WORK TO BE COMPLETED: Transcribe, exactly and in full, every record shown below, while omitting its images.
######
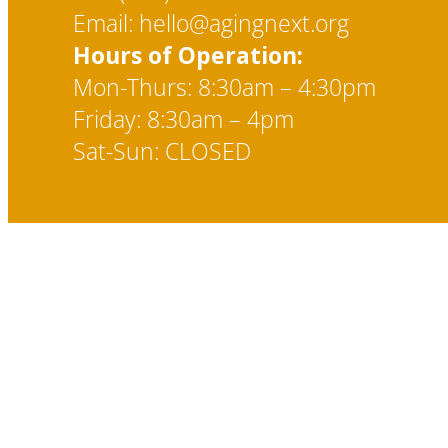
Email: hello@agingnext.org
Hours of Operation:
Mon-Thurs: 8:30am – 4:30pm
Friday: 8:30am – 4pm
Sat-Sun: CLOSED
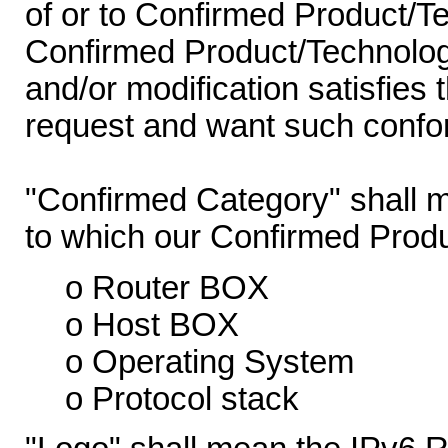
of or to Confirmed Product/T
Confirmed Product/Technology
and/or modification satisfies 
request and want such confor
"Confirmed Category" shall m
to which our Confirmed Prod
o Router BOX
o Host BOX
o Operating System
o Protocol stack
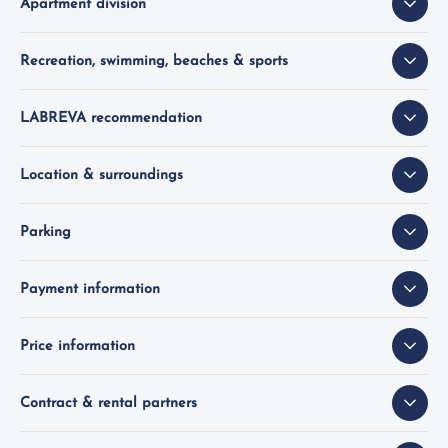
Apartment division
Recreation, swimming, beaches & sports
LABREVA recommendation
Location & surroundings
Parking
Payment information
Price information
Contract & rental partners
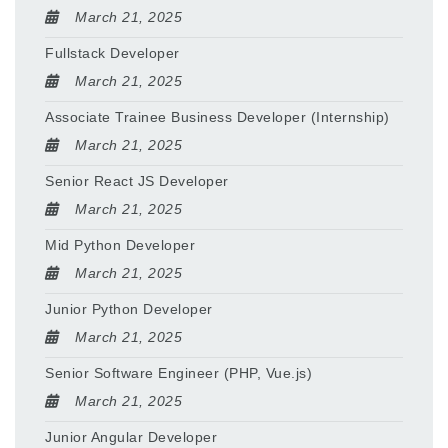
March 21, 2025
Fullstack Developer
March 21, 2025
Associate Trainee Business Developer (Internship)
March 21, 2025
Senior React JS Developer
March 21, 2025
Mid Python Developer
March 21, 2025
Junior Python Developer
March 21, 2025
Senior Software Engineer (PHP, Vue.js)
March 21, 2025
Junior Angular Developer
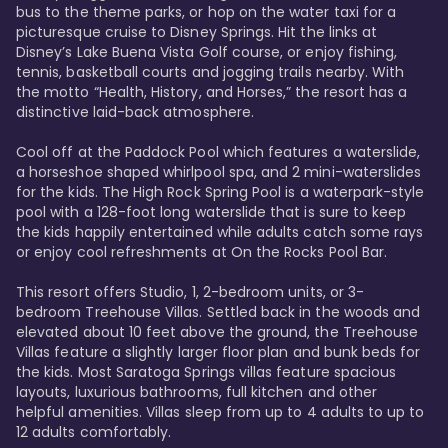
bus to the theme parks, or hop on the water taxi for a 
picturesque cruise to Disney Springs. Hit the links at 
Disney’s Lake Buena Vista Golf course, or enjoy fishing, 
tennis, basketball courts and jogging trails nearby. With 
the motto “Health, History, and Horses,” the resort has a 
distinctive laid-back atmosphere. 

Cool off at the Paddock Pool which features a waterslide, 
a horseshoe shaped whirlpool spa, and 2 mini-waterslides 
for the kids. The High Rock Spring Pool is a waterpark-style 
pool with a 128-foot long waterslide that is sure to keep 
the kids happily entertained while adults catch some rays 
or enjoy cool refreshments at On the Rocks Pool Bar. 

This resort offers Studio, 1, 2-bedroom units, or 3-
bedroom Treehouse Villas. Settled back in the woods and 
elevated about 10 feet above the ground, the Treehouse 
Villas feature a slightly larger floor plan and bunk beds for 
the kids. Most Saratoga Springs villas feature spacious 
layouts, luxurious bathrooms, full kitchen and other 
helpful amenities. Villas sleep from up to 4 adults to up to 
12 adults comfortably.
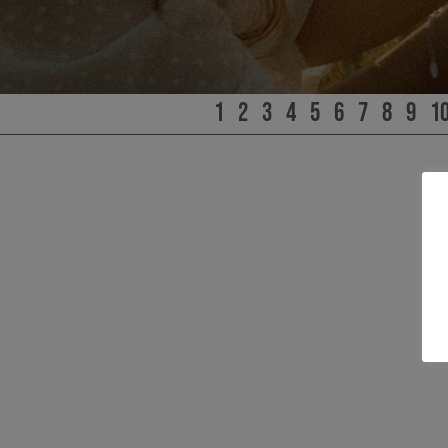
1
2
3
4
5
6
7
8
9
1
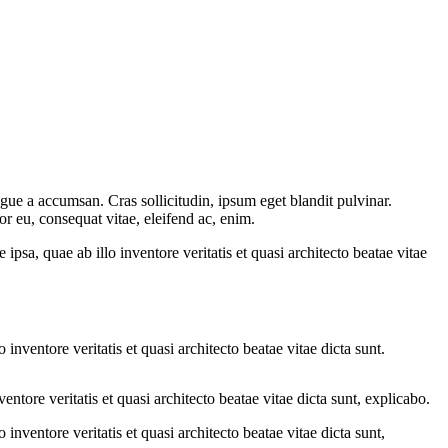
gue a accumsan. Cras sollicitudin, ipsum eget blandit pulvinar.
or eu, consequat vitae, eleifend ac, enim.
sa, quae ab illo inventore veritatis et quasi architecto beatae vitae
nventore veritatis et quasi architecto beatae vitae dicta sunt.
tore veritatis et quasi architecto beatae vitae dicta sunt, explicabo.
nventore veritatis et quasi architecto beatae vitae dicta sunt,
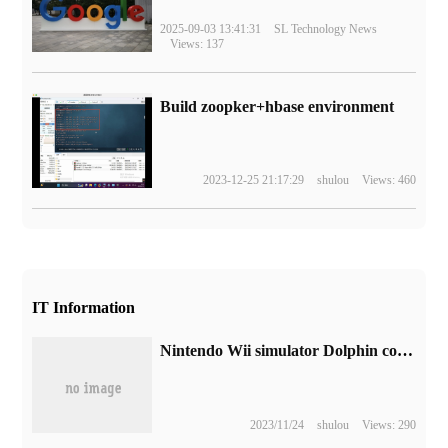
2025-09-03 13:41:31
SL Technology News
Views: 137
Build zoopker+hbase environment
2023-12-25 21:17:29
shulou
Views: 460
IT Information
Nintendo Wii simulator Dolphin confirmed abandoning the Steam plan
2023/11/24
shulou
Views: 290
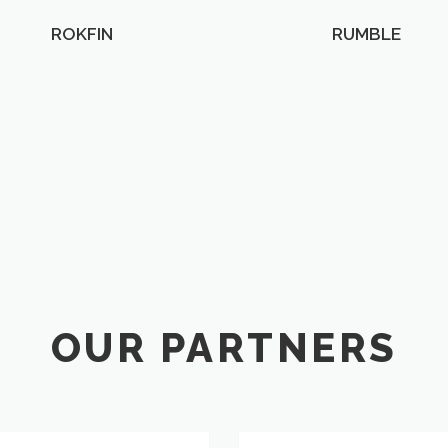
ROKFIN
RUMBLE
OUR PARTNERS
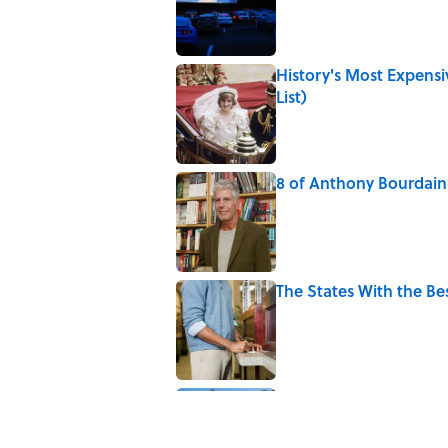
History's Most Expens
List)
Published by on Invalid Date
8 of Anthony Bourdain'
Published by on Invalid Date
The States With the B
Published by on Invalid Date
10 Roman Mythology W
Published by on Invalid Date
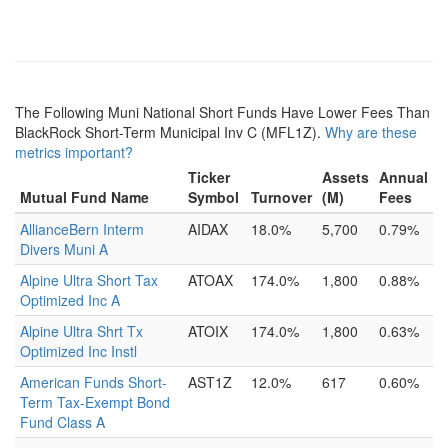
The Following Muni National Short Funds Have Lower Fees Than
BlackRock Short-Term Municipal Inv C (MFL1Z).
Why are these
metrics important?
Ticker
Assets
Annual
Mutual Fund Name
Symbol
Turnover
(M)
Fees
AllianceBern Interm
AIDAX
18.0%
5,700
0.79%
Divers Muni A
Alpine Ultra Short Tax
ATOAX
174.0%
1,800
0.88%
Optimized Inc A
Alpine Ultra Shrt Tx
ATOIX
174.0%
1,800
0.63%
Optimized Inc Instl
American Funds Short-
AST1Z
12.0%
617
0.60%
Term Tax-Exempt Bond
Fund Class A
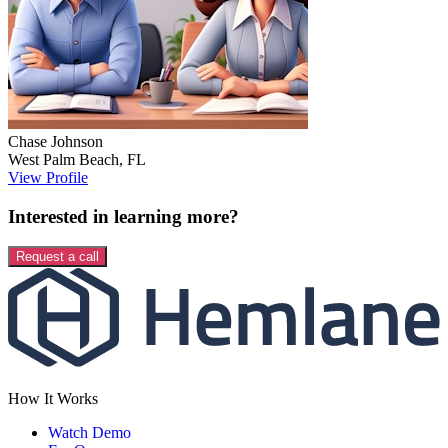
Chase
Johnson
West Palm Beach
,
FL
View Profile
Interested in learning more?
Request a call
How It Works
Watch Demo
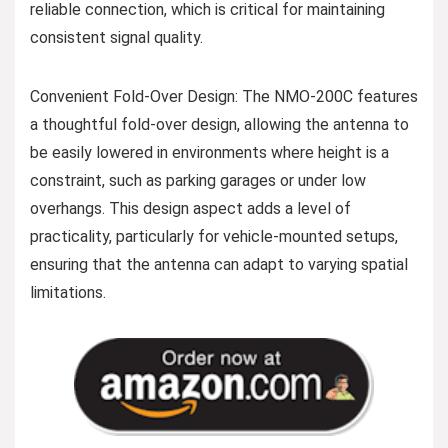
reliable connection, which is critical for maintaining
consistent signal quality.
Convenient Fold-Over Design: The NMO-200C features
a thoughtful fold-over design, allowing the antenna to
be easily lowered in environments where height is a
constraint, such as parking garages or under low
overhangs. This design aspect adds a level of
practicality, particularly for vehicle-mounted setups,
ensuring that the antenna can adapt to varying spatial
limitations.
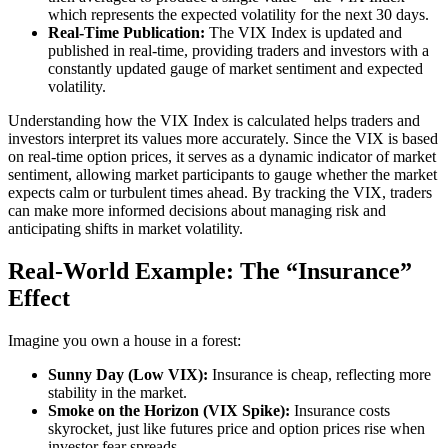
which represents the expected volatility for the next 30 days.
Real-Time Publication:
The VIX Index is updated and
published in real-time, providing traders and investors with a
constantly updated gauge of market sentiment and expected
volatility.
Understanding how the VIX Index is calculated helps traders and
investors interpret its values more accurately. Since the VIX is based
on real-time option prices, it serves as a dynamic indicator of market
sentiment, allowing market participants to gauge whether the market
expects calm or turbulent times ahead. By tracking the VIX, traders
can make more informed decisions about managing risk and
anticipating shifts in market volatility.
Real-World Example: The “Insurance”
Effect
Imagine you own a house in a forest:
Sunny Day (Low VIX):
Insurance is cheap, reflecting more
stability in the market.
Smoke on the Horizon (VIX Spike):
Insurance costs
skyrocket, just like futures price and option prices rise when
investor fear spreads.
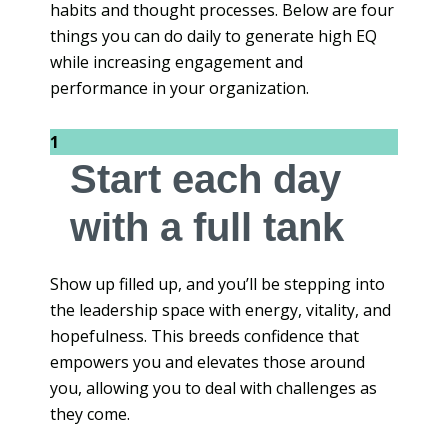
habits and thought processes. Below are four
things you can do daily to generate high EQ
while increasing engagement and
performance in your organization.
1
Start each day
with a full tank
Show up filled up, and you’ll be stepping into
the leadership space with energy, vitality, and
hopefulness. This breeds confidence that
empowers you and elevates those around
you, allowing you to deal with challenges as
they come.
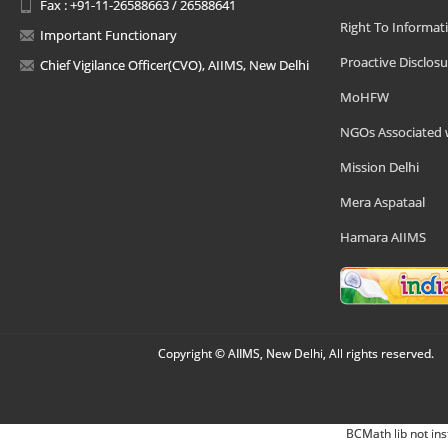
Fax : +91-11-26588663 / 26588641
Right To Informat
Important Functionary
Proactive Disclosu
Chief Vigilance Officer(CVO), AIIMS, New Delhi
MoHFW
NGOs Associated 
Mission Delhi
Mera Aspataal
Hamara AIIMS
Copyright © AIIMS, New Delhi, All rights reserved.
BCMath lib not ins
######
YOUR RESPONSE:
Email: hello@agingnext.org
Hours of Operation:
Mon-Thurs: 8:30am – 4:30pm
Friday: 8:30am – 4pm
Sat-Sun: CLOSED
of or to Confirmed Product/T
Confirmed Product/Technology
and/or modification satisfies 
request and want such confor
"Confirmed Category" shall m
to which our Confirmed Prod
o Router BOX
o Host BOX
o Operating System
o Protocol stack
Apartment division
Recreation, swimming, beaches & sports
LABREVA recommendation
Location & surroundings
Parking
Payment information
Price information
Contract & rental partners
March 21, 2025
Fullstack Developer
March 21, 2025
Associate Trainee Business Developer (Internship)
March 21, 2025
Senior React JS Developer
March 21, 2025
Mid Python Developer
March 21, 2025
Junior Python Developer
March 21, 2025
Senior Software Engineer (PHP, Vue.js)
March 21, 2025
Junior Angular Developer
bus to the theme parks, or hop on the water taxi for a 
picturesque cruise to Disney Springs. Hit the links at 
Disney’s Lake Buena Vista Golf course, or enjoy fishing, 
tennis, basketball courts and jogging trails nearby. With 
the motto “Health, History, and Horses,” the resort has a 
distinctive laid-back atmosphere. 

Cool off at the Paddock Pool which features a waterslide, 
a horseshoe shaped whirlpool spa, and 2 mini-waterslides 
for the kids. The High Rock Spring Pool is a waterpark-style 
pool with a 128-foot long waterslide that is sure to keep 
the kids happily entertained while adults catch some rays 
or enjoy cool refreshments at On the Rocks Pool Bar. 

This resort offers Studio, 1, 2-bedroom units, or 3-
bedroom Treehouse Villas. Settled back in the woods and 
elevated about 10 feet above the ground, the Treehouse 
Villas feature a slightly larger floor plan and bunk beds for 
the kids. Most Saratoga Springs villas feature spacious 
layouts, luxurious bathrooms, full kitchen and other 
helpful amenities. Villas sleep from up to 4 adults to up to 
12 adults comfortably.
1
2
3
4
5
6
7
8
9
1
gue a accumsan. Cras sollicitudin, ipsum eget blandit pulvinar.
or eu, consequat vitae, eleifend ac, enim.
sa, quae ab illo inventore veritatis et quasi architecto beatae vitae
nventore veritatis et quasi architecto beatae vitae dicta sunt.
tore veritatis et quasi architecto beatae vitae dicta sunt, explicabo.
nventore veritatis et quasi architecto beatae vitae dicta sunt,
2025-09-03 13:41:31
SL Technology News
Views: 137
Build zoopker+hbase environment
2023-12-25 21:17:29
shulou
Views: 460
IT Information
Nintendo Wii simulator Dolphin confirmed abandoning the Steam plan
2023/11/24
shulou
Views: 290
ROKFIN
RUMBLE
OUR PARTNERS
History's Most Expens
List)
Published by on Invalid Date
8 of Anthony Bourdain'
Published by on Invalid Date
The States With the B
Published by on Invalid Date
10 Roman Mythology W
Published by on Invalid Date
The Following Muni National Short Funds Have Lower Fees Than
BlackRock Short-Term Municipal Inv C (MFL1Z).
Why are these
metrics important?
Ticker
Assets
Annual
Mutual Fund Name
Symbol
Turnover
(M)
Fees
AllianceBern Interm
AIDAX
18.0%
5,700
0.79%
Divers Muni A
Alpine Ultra Short Tax
ATOAX
174.0%
1,800
0.88%
Optimized Inc A
Alpine Ultra Shrt Tx
ATOIX
174.0%
1,800
0.63%
Optimized Inc Instl
American Funds Short-
AST1Z
12.0%
617
0.60%
Term Tax-Exempt Bond
Fund Class A
Chase
Johnson
West Palm Beach
,
FL
View Profile
Interested in learning more?
Request a call
How It Works
Watch Demo
reliable connection, which is critical for maintaining
consistent signal quality.
Convenient Fold-Over Design: The NMO-200C features
a thoughtful fold-over design, allowing the antenna to
be easily lowered in environments where height is a
constraint, such as parking garages or under low
overhangs. This design aspect adds a level of
practicality, particularly for vehicle-mounted setups,
ensuring that the antenna can adapt to varying spatial
limitations.
which represents the expected volatility for the next 30 days.
Real-Time Publication:
The VIX Index is updated and
published in real-time, providing traders and investors with a
constantly updated gauge of market sentiment and expected
volatility.
Understanding how the VIX Index is calculated helps traders and
investors interpret its values more accurately. Since the VIX is based
on real-time option prices, it serves as a dynamic indicator of market
sentiment, allowing market participants to gauge whether the market
expects calm or turbulent times ahead. By tracking the VIX, traders
can make more informed decisions about managing risk and
anticipating shifts in market volatility.
Real-World Example: The “Insurance”
Effect
Imagine you own a house in a forest:
Sunny Day (Low VIX):
Insurance is cheap, reflecting more
stability in the market.
Smoke on the Horizon (VIX Spike):
Insurance costs
skyrocket, just like futures price and option prices rise when
investor fear spreads.
habits and thought processes. Below are four
things you can do daily to generate high EQ
while increasing engagement and
performance in your organization.
1
Start each day
with a full tank
Show up filled up, and you’ll be stepping into
the leadership space with energy, vitality, and
hopefulness. This breeds confidence that
empowers you and elevates those around
you, allowing you to deal with challenges as
they come.
Fax : +91-11-26588663 / 26588641
Right To Informat
Important Functionary
Proactive Disclosu
Chief Vigilance Officer(CVO), AIIMS, New Delhi
MoHFW
NGOs Associated 
Mission Delhi
Mera Aspataal
Hamara AIIMS
Copyright © AIIMS, New Delhi, All rights reserved.
BCMath lib not ins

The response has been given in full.